So in words, we die when the user asks us to write a bitmap index
for a repack that is supposed to only include local objects when there
are objects that could have been inherited from an alternate object
directory.

I'm not sure whether we are okay with retroactively tightening checks
though. I'd argue it's likely fine, because it wouldn't have worked
before this check either.

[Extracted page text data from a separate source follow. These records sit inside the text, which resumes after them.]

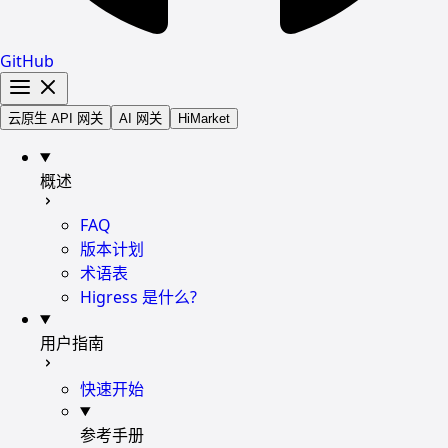
GitHub
云原生 API 网关
AI 网关
HiMarket
概述
FAQ
版本计划
术语表
Higress 是什么?
用户指南
快速开始
参考手册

And I'd rather fail with explicit reasons that
are user-actionable rather than implicitly somewhere deep down in the
callstack.

Patrick
diff mbox series

Patch

diff --git a/builtin/repack.c b/builtin/repack.c
index f57869f14a..07d92fdf87 100644
--- a/builtin/repack.c
+++ b/builtin/repack.c
@@ -881,6 +881,26 @@  int cmd_repack(int argc, const char **argv, const char *prefix)
 	if (pack_kept_objects < 0)
 		pack_kept_objects = write_bitmaps > 0 && !write_midx;
 
+	if (write_midx && write_bitmaps && geometric_factor && po_args.local) {
+		struct packed_git *p;
+
+		for (p = get_all_packs(the_repository); p; p = p->next) {
+			if (p->pack_local)
+				continue;
+
+			/*
+			 * When asked to do a local repack, but we have
+			 * packfiles that are inherited from an alternate, then
+			 * we cannot guarantee that the multi-pack-index would
+			 * have full coverage of all objects. We thus disable
+			 * writing bitmaps in that case.
+			 */
+			warning(_("disabling bitmap writing, as some objects are not being packed"));
+			write_bitmaps = 0;
+			break;
+		}
+	}
+
 	if (write_bitmaps && !(pack_everything & ALL_INTO_ONE) && !write_midx)
 		die(_(incremental_bitmap_conflict_error));
 
diff --git a/t/t7703-repack-geometric.sh b/t/t7703-repack-geometric.sh
index 96c8d4cdfa..0aaec9f853 100755
--- a/t/t7703-repack-geometric.sh
+++ b/t/t7703-repack-geometric.sh
@@ -420,4 +420,31 @@  test_expect_success '--geometric -l with non-intact geometric sequence across OD
 	test_cmp expected-objects actual-objects.sorted
 '
 
+test_expect_success '--geometric -l disables writing bitmaps with non-local packfiles' '
+	test_when_finished "rm -fr shared member" &&
+
+	git init shared &&
+	test_commit_bulk -C shared --start=1 1 &&
+
+	git clone --shared shared member &&
+	test_commit_bulk -C member --start=2 1 &&
+
+	# When performing a geometric repack with `-l` while connecting to an
+	# alternate object database that has a packfile we do not have full
+	# coverage of objects. As a result, we expect that writing the bitmap
+	# will be disabled.
+	git -C member repack -l --geometric=2 --write-midx --write-bitmap-index 2>err &&
+	cat >expect <<-EOF &&
+	warning: disabling bitmap writing, as some objects are not being packed
+	EOF
+	test_cmp expect err &&
+	test ! -f member/.git/objects/pack/multi-pack-index-*.bitmap &&
+
+	# On the other hand, when we repack without `-l`, we should see that
+	# the bitmap gets created.
+	git -C member repack --geometric=2 --write-midx --write-bitmap-index 2>err &&
+	test_must_be_empty err &&
+	test -f member/.git/objects/pack/multi-pack-index-*.bitmap
+'
+
 test_done